Few Doctor's Offices Provide Accommodations for Patients With Significant Vision Impairment

By Linda Carroll

December 06, 2021

NEW YORK (Reuters Health) - Just 10% of doctor's offices in the U.S. provide two basic accommodations - describing the clinic space and offering materials in large font - for patients with severe visual limitations, a new study suggests.

Survey responses from more than 450 randomly selected physicians across seven specialties revealed that 60% provided neither of the two accommodations. Moreover, ophthalmologists didn't fare much better, with just 24% providing both accommodations, researchers report in JAMA Ophthalmology.

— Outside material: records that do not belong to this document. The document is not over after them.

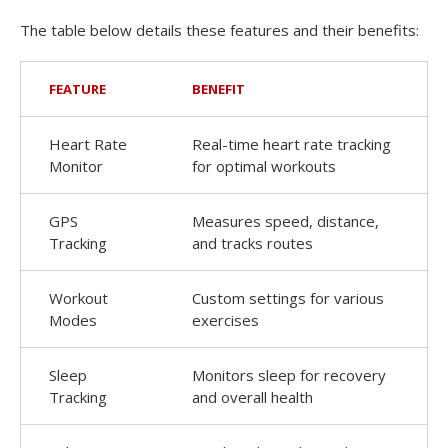
The table below details these features and their benefits:
FEATURE
BENEFIT
Heart Rate
Real-time heart rate tracking
Monitor
for optimal workouts
GPS
Measures speed, distance,
Tracking
and tracks routes
Workout
Custom settings for various
Modes
exercises
Sleep
Monitors sleep for recovery
Tracking
and overall health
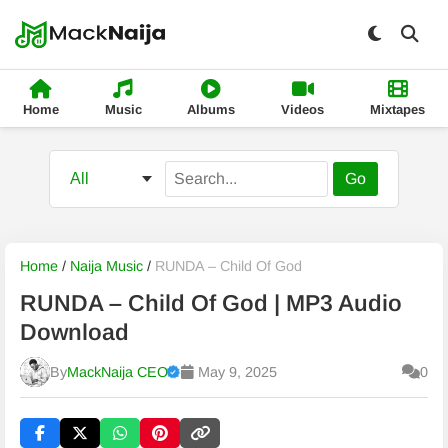
Home
Music
Albums
Videos
Mixtapes
Go
Home
/
Naija Music
/
RUNDA – Child Of God
RUNDA – Child Of God | MP3 Audio
Download
By
MackNaija CEO
May 9, 2025
0
Published
Thursday, 6 August 2026, 7:48 pm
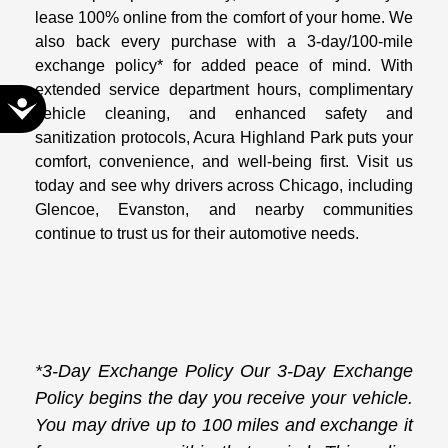
lease 100% online from the comfort of your home. We
also back every purchase with a 3-day/100-mile
exchange policy* for added peace of mind. With
extended service department hours, complimentary
Accessibility
vehicle cleaning, and enhanced safety and
sanitization protocols, Acura Highland Park puts your
comfort, convenience, and well-being first. Visit us
today and see why drivers across Chicago, including
Glencoe, Evanston, and nearby communities
continue to trust us for their automotive needs.
*3-Day Exchange Policy Our 3-Day Exchange
Policy begins the day you receive your vehicle.
You may drive up to 100 miles and exchange it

"Three-fifths of physicians - even ophthalmologists - do not usually or always provide even the most basic accommodations to their patients who are blind or have significant vision impairments," said lead author Dr. Lisa Iezzoni of Harvard Medical School and the Health Policy Research Center-Mongan Institute at Massachusetts General Hospital, in Boston.

"Many people have vision problems later in life, in addition to those people with significant vision impairment or blindness," Dr. Iezzoni told Reuters Health by email. "Providing large font on printed documents and describing the office should be simple, low-cost things that would increase the comfort for growing numbers of people as our population ages."

What might spur physicians to make these kinds of accommodations?

"The large font should be helpful to lots of patients beyond those with significant vision impairments - so the main thing is for physicians to simply think about it and make it part of their office routines," Dr. Iezzoni said. "To get them to describe their office settings to their patients will also take thinking about it and doing what is best for their patients - a professional ethical imperative."

To learn how many physicians were making accommodations for visually impaired patients, Dr. Iezzoni and her colleagues searched for and identified all board-certified physicians practicing in the U.S. in seven specialties: family medicine, general internal medicine, rheumatology, neurology, ophthalmology, orthopedic surgery and obstetrics-gynecology.

Then, after excluding trainees, hospitalists and several other subgroups, the researchers further winnowed their list to 1,400 by selecting a random sample within subspecialties: 350 physicians each in family practice and general medicine and 140 physicians each in the five other specialties. Surveys were sent out to all 1,400, of whom 714 responded.

The researchers eliminated another 252 because these physicians either had no patients with significant vision limitations or there were missing survey data.

Of the 462 respondents included in the analysis, only 9.1% provided both accommodations, while 60.2% provided neither. When the researchers broke out ophthalmologists from the group, they found that 62.8% of non-ophthalmologists provided neither accommodation, but the same was true of 29.3% of ophthalmologists. And just 24.0% of ophthalmologists provided both accommodations.

"It is alarming to learn that less than one-tenth of U.S. physicians caring for patients with significant vision limitations provide these two basic accommodations," said Leannza Tang, an optometrist at the New York Eye and Ear Infirmary of Mount Sinai.

"As an eye care provider myself, it is even more concerning that only 24% of ophthalmologists surveyed provided both accommodations," Tang told Reuters Health by email. "This study supports the need for further education and training to eye care professionals in disability rights and other considerations when caring for patients with significant vision limitations."

"With electronic health records being more commonly used in healthcare settings, it is usually feasible to print out patient education materials or instructions in larger font when needed," Tang said. "Implementing these low-to-no-cost patient accommodations will hopefully lead physicians to consider further accommodations for patients with decreased vision so that they feel more at ease when receiving healthcare."